What needs to be done |
Lay out the items, from the line with "pose: elev=147.8 azim=123.7" up to and including the last line of the items, as a Markdown table with the columns Row and Line, one numbered row per line. Skip blank lines and leave the pictures out.

The records |

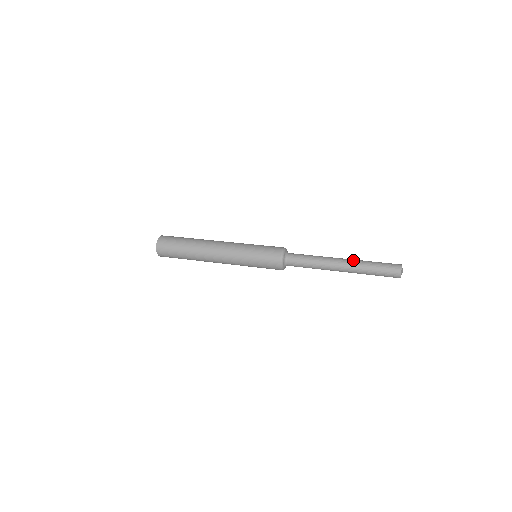
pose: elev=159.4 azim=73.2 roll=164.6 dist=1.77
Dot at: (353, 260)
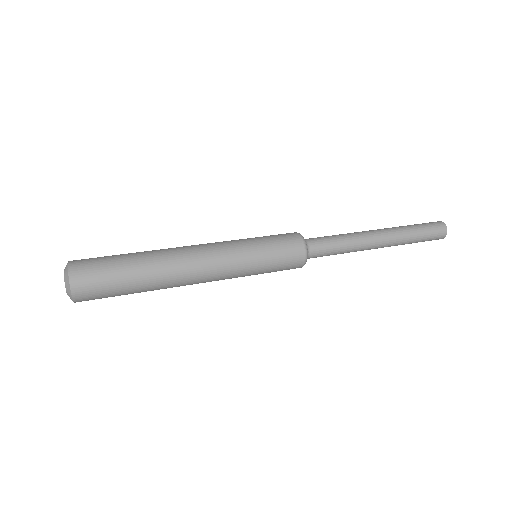
Dot at: (394, 235)
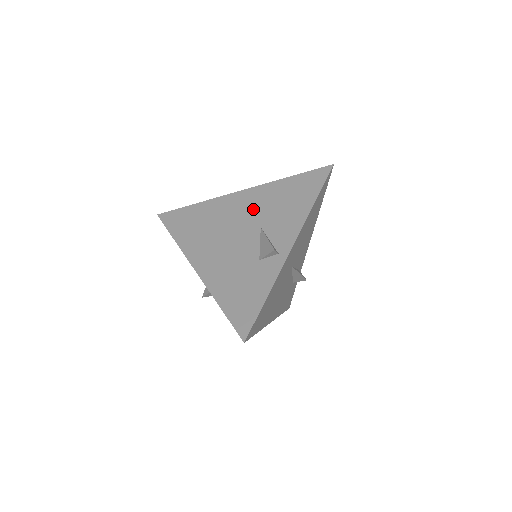
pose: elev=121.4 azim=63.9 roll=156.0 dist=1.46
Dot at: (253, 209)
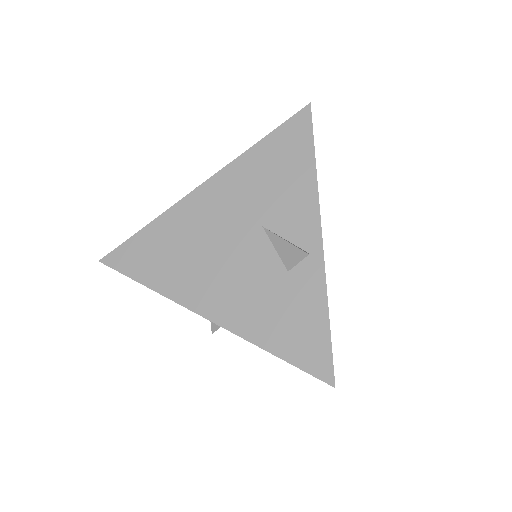
Dot at: (236, 205)
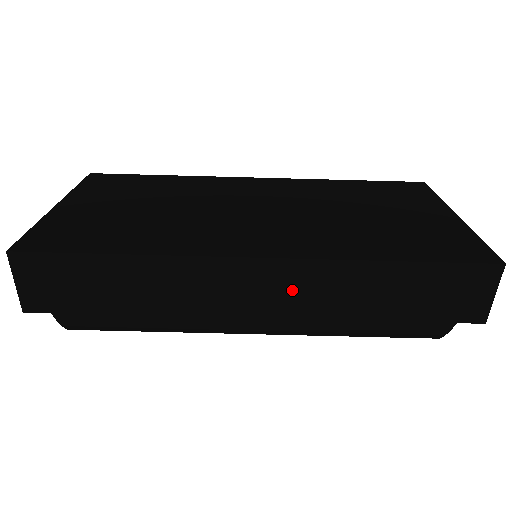
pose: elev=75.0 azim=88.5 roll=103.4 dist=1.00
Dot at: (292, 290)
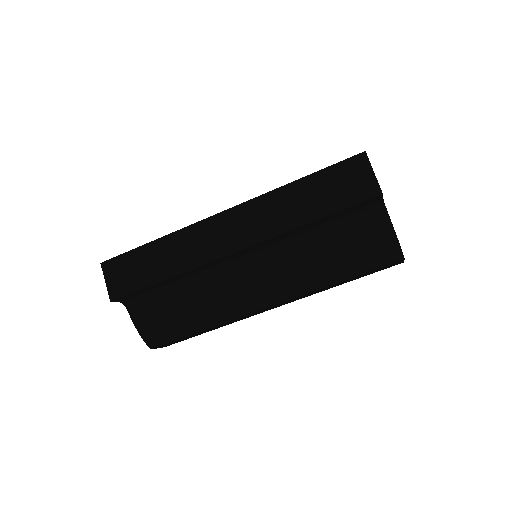
Dot at: (249, 223)
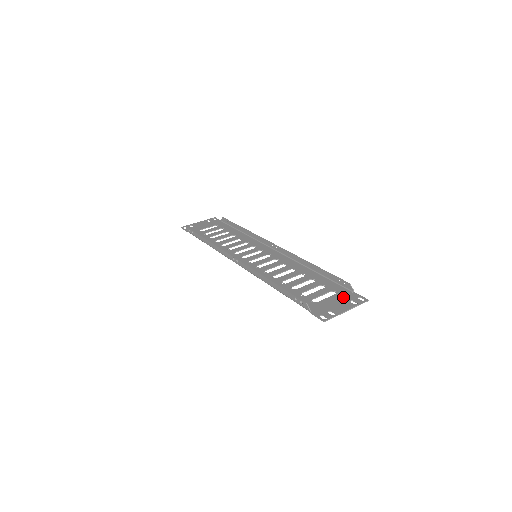
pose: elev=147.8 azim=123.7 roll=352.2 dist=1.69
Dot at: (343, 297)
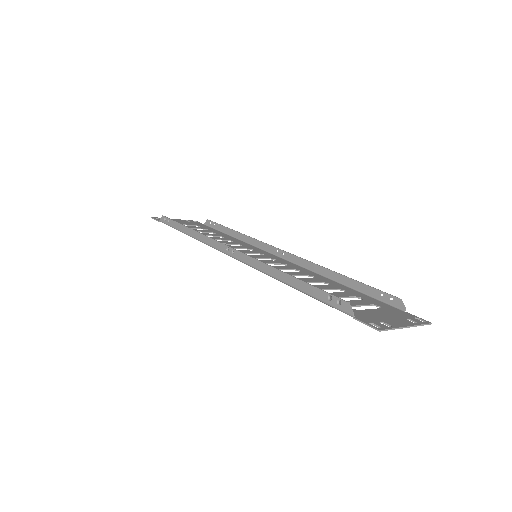
Dot at: (394, 313)
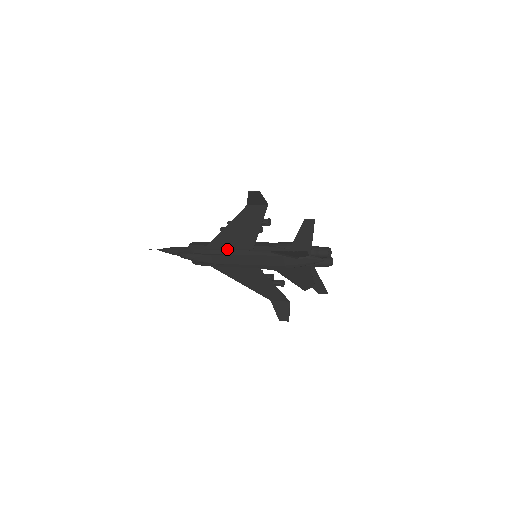
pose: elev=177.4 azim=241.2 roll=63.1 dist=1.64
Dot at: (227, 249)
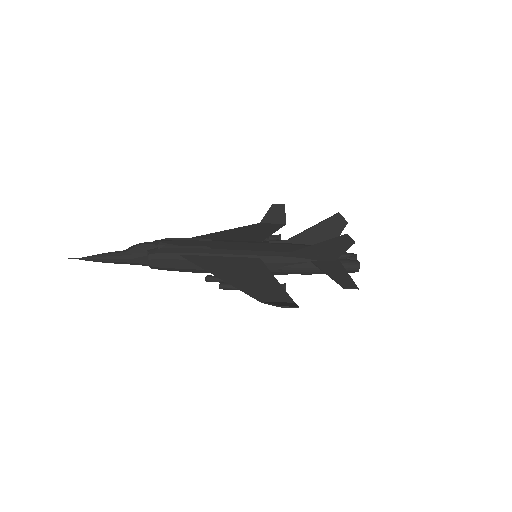
Dot at: (220, 240)
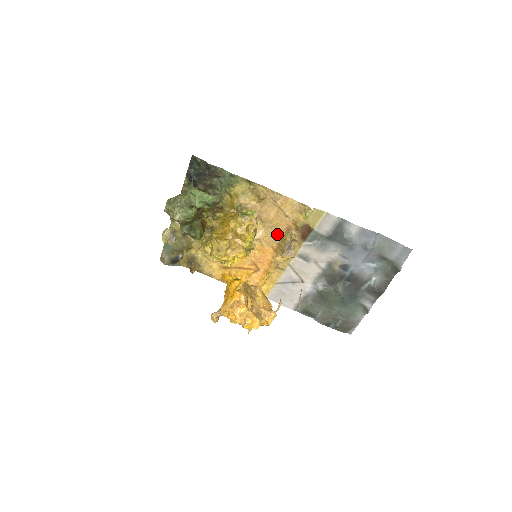
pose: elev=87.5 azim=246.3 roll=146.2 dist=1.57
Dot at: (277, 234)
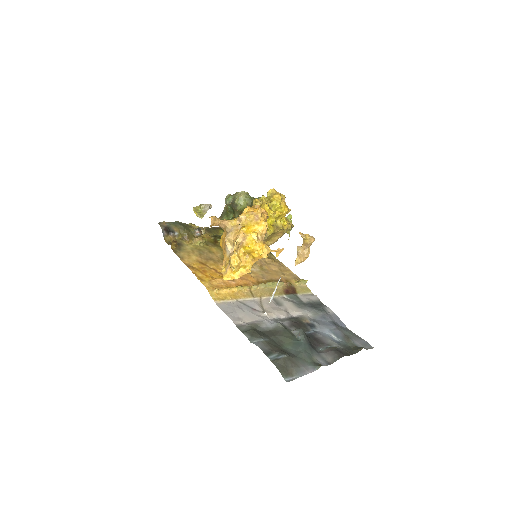
Dot at: (268, 277)
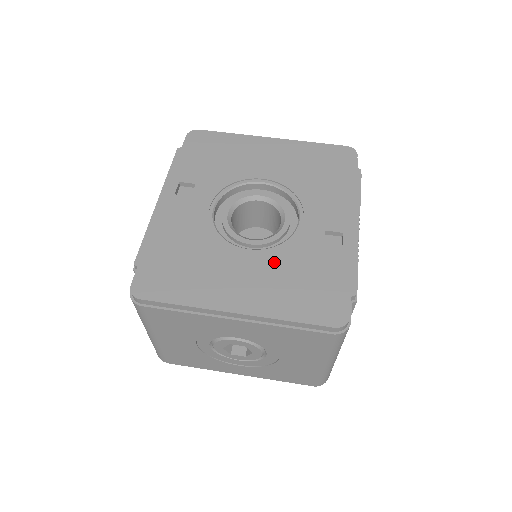
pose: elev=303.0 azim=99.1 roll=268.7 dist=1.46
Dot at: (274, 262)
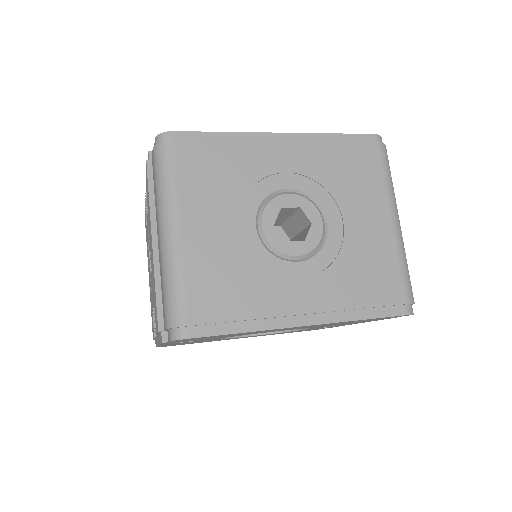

Output for this task |
| Row | Line |
|---|---|
| 1 | pose: elev=147.8 azim=123.7 roll=352.2 dist=1.69 |
| 2 | Dot at: (343, 297) |
| 3 | Dot at: (394, 313) |
| 4 | pose: elev=177.4 azim=241.2 roll=63.1 dist=1.64 |
| 5 | Dot at: (227, 249) |
| 6 | Dot at: (220, 240) |
| 7 | pose: elev=87.5 azim=246.3 roll=146.2 dist=1.57 |
| 8 | Dot at: (277, 234) |
| 9 | Dot at: (268, 277) |
| 10 | pose: elev=303.0 azim=99.1 roll=268.7 dist=1.46 |
| 11 | Dot at: (274, 262) |